◆ **WORK REQUIRED**
Go through the data below and return each line where the string "present" appears.

◆ **PROVIDED MATERIAL**

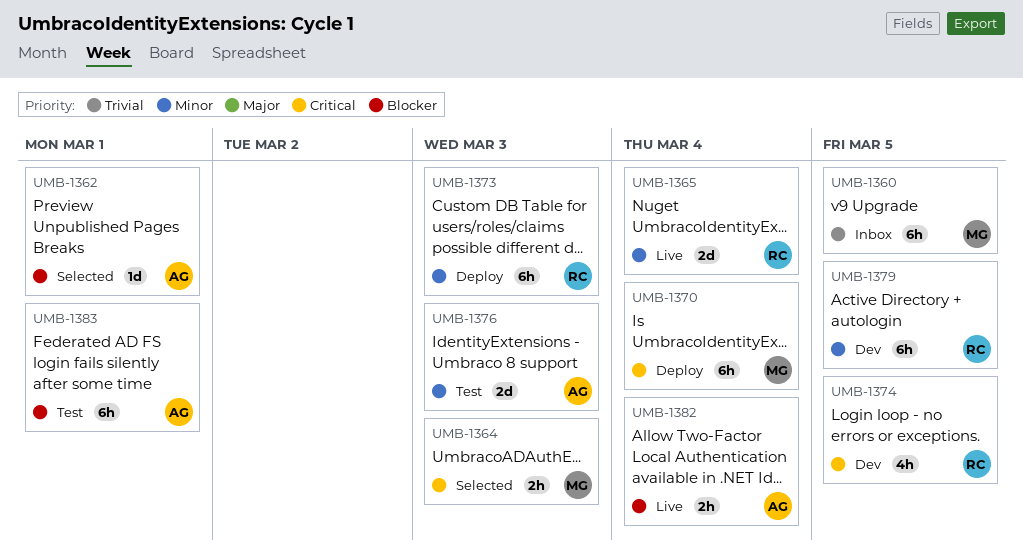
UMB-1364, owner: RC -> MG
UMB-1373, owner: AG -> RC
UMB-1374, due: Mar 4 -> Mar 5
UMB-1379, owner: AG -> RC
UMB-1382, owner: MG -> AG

* * *

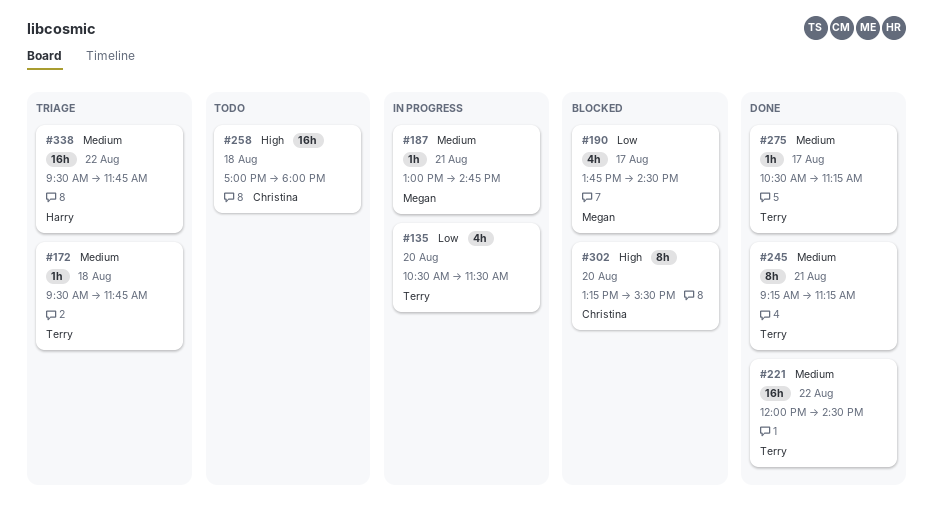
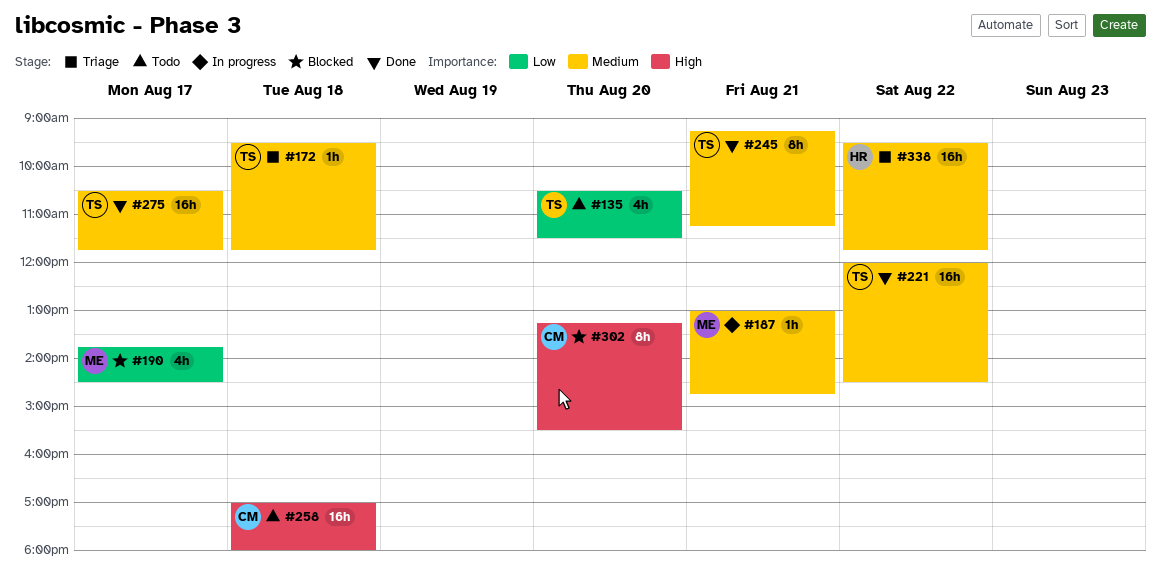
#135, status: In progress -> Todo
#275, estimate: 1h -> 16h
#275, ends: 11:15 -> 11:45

---

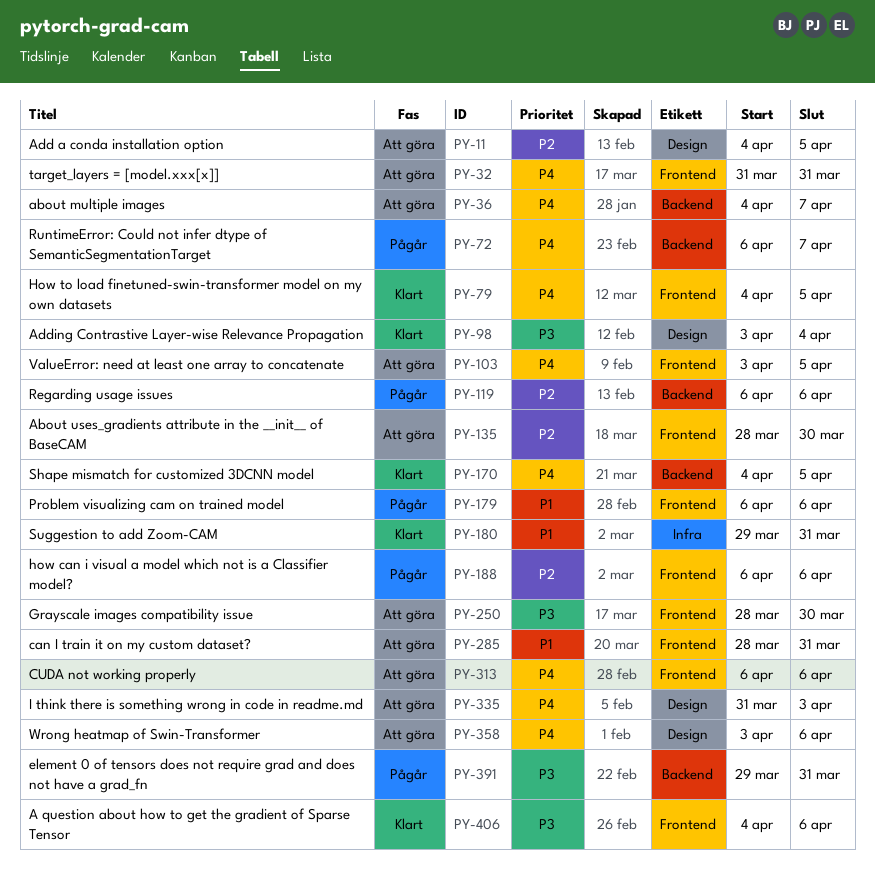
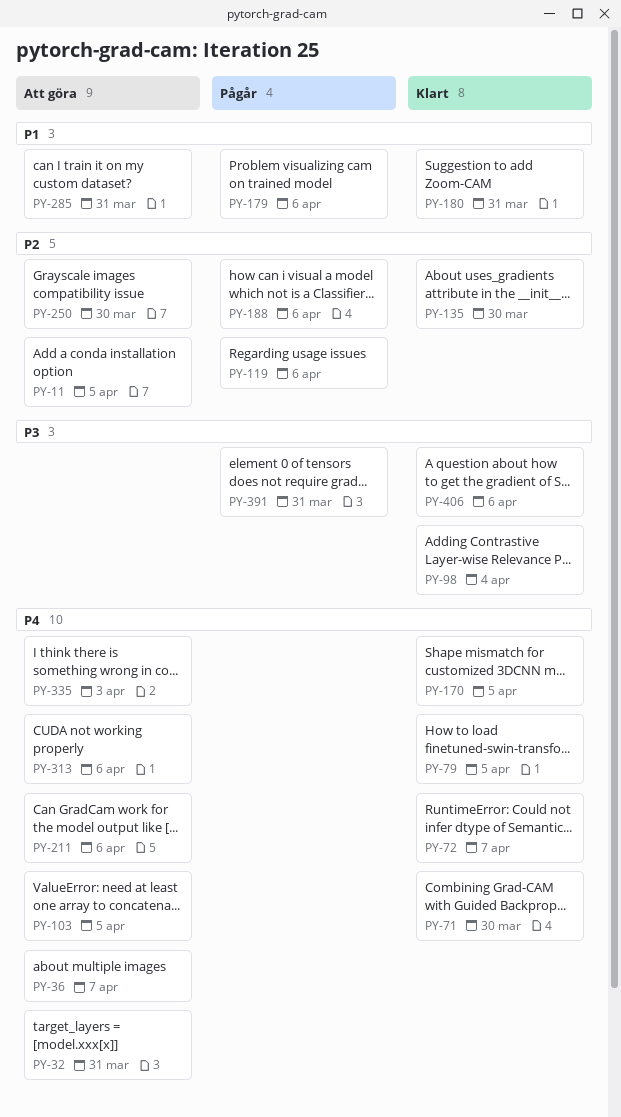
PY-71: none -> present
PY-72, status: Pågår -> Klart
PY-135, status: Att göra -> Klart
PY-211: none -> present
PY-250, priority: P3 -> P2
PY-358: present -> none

◆ **RESULT**
PY-71: none -> present
PY-211: none -> present
PY-358: present -> none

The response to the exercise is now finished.